We think differently. A few years ago, we proposed that the energy needed to create the continents in Pilbara came from large meteorite impacts. These impacts would have sent massive volumes of material flying and melted the surrounding rocks, leading to the formation of thick volcanic blobs that became part of the continental crust.

Our earlier evidence relied on the chemical makeup of tiny zircon crystals, but we needed more visible proof to convince fellow geologists. Thus, in May 2021, we traveled from Perth for two weeks of fieldwork with the Geological Survey of Western Australia (GSWA) to search for the crater.

We started by looking at a unique rock layer called the Antarctic Creek Member, which forms the sides of a large dome about 20 kilometers wide. This layer is around 20 meters thick and mainly consists of sedimentary rocks amid basaltic lava. It also contains small spherules—tiny droplets created during impacts—that can come from anywhere on Earth.

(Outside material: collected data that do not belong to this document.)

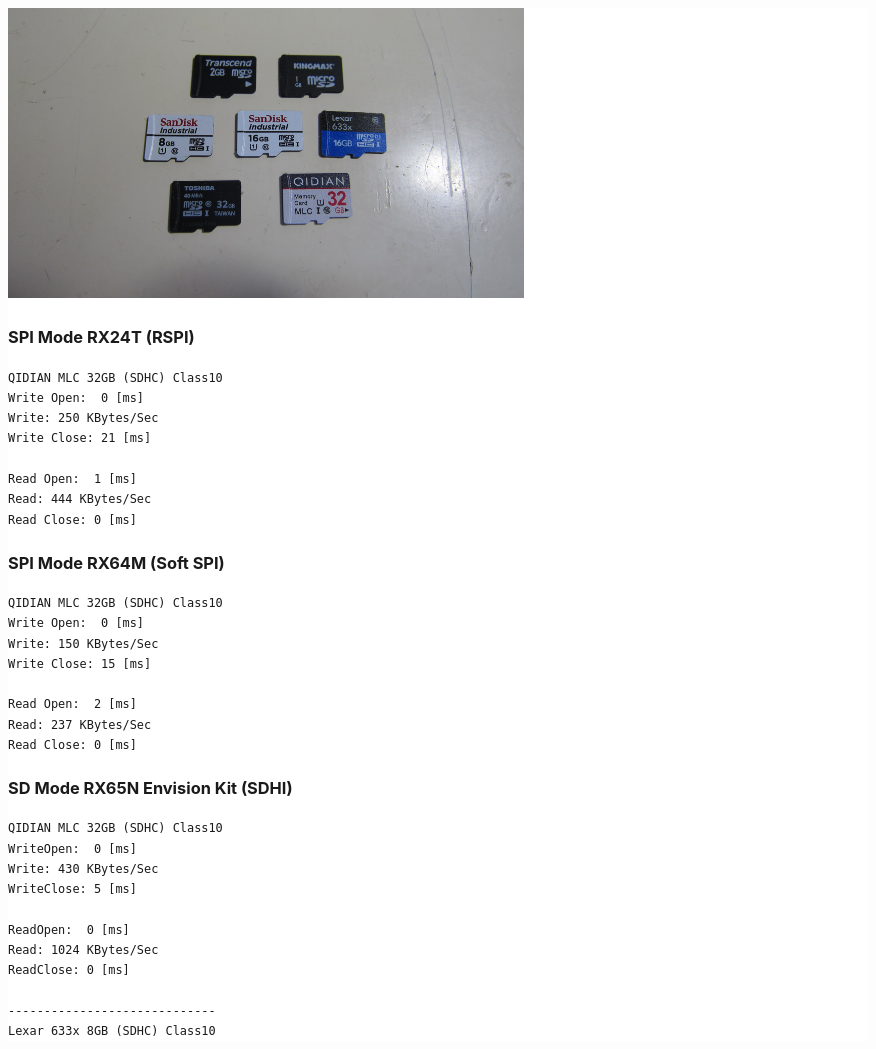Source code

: <img src="../docs/MicroSD.JPG" width="60%">

### SPI Mode RX24T (RSPI)
```
QIDIAN MLC 32GB (SDHC) Class10
Write Open:  0 [ms]
Write: 250 KBytes/Sec
Write Close: 21 [ms]

Read Open:  1 [ms]
Read: 444 KBytes/Sec
Read Close: 0 [ms]
```

### SPI Mode RX64M (Soft SPI)
```
QIDIAN MLC 32GB (SDHC) Class10
Write Open:  0 [ms]
Write: 150 KBytes/Sec
Write Close: 15 [ms]

Read Open:  2 [ms]
Read: 237 KBytes/Sec
Read Close: 0 [ms]
```

### SD Mode RX65N Envision Kit (SDHI)
```
QIDIAN MLC 32GB (SDHC) Class10
WriteOpen:  0 [ms]
Write: 430 KBytes/Sec
WriteClose: 5 [ms]

ReadOpen:  0 [ms]
Read: 1024 KBytes/Sec
ReadClose: 0 [ms]

-----------------------------
Lexar 633x 8GB (SDHC) Class10
```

After studying GSWA maps and aerial photos, we identified promising sites in the Pilbara and split up to explore the area, hoping to find evidence of the crater.

When we reconvened, we were thrilled to discover that each of us had found shatter cones.

Shatter cones are unique, branching structures formed only by meteorite impacts. They visually reveal the shock from these collisions, standing out like natural sculptures in the landscape.

Remarkably, it turned out that we were indeed on the floor of a colossal, ancient impact crater. Though we took some photographs and collected samples, we had to move on. Our main concern was determining the age of these shatter cones to confirm if we had truly found Earth’s oldest crater.

After further studies, we returned to the site in May 2024 for an extended examination. Shatter cones were plentiful, and we traced them across the Antarctic Creek Member for hundreds of meters. Our research indicated that a thick layer of basalt above them showed no signs of impact shock, confirming that the impact must align with the age of the Antarctic Member, which is 3.5 billion years old.

With this information, we confirmed that our discovery was indeed the oldest impact crater on Earth. This bolstered our theories about the formation of the continents.

Serendipity plays a key role in science. Other than the Traditional Owners, the Nyamal people, it’s likely that no geologist had seen these remarkable features since their formation. Like others before us, we argue that meteorite impacts are crucial to understanding our planet’s geological history, just as they are on our moon and other celestial bodies.

There may still be many ancient craters hidden within the cores of other continents. Discovering and studying them could revolutionize our understanding of early Earth and how giant impacts influenced both the land we inhabit and possibly the origins of life itself.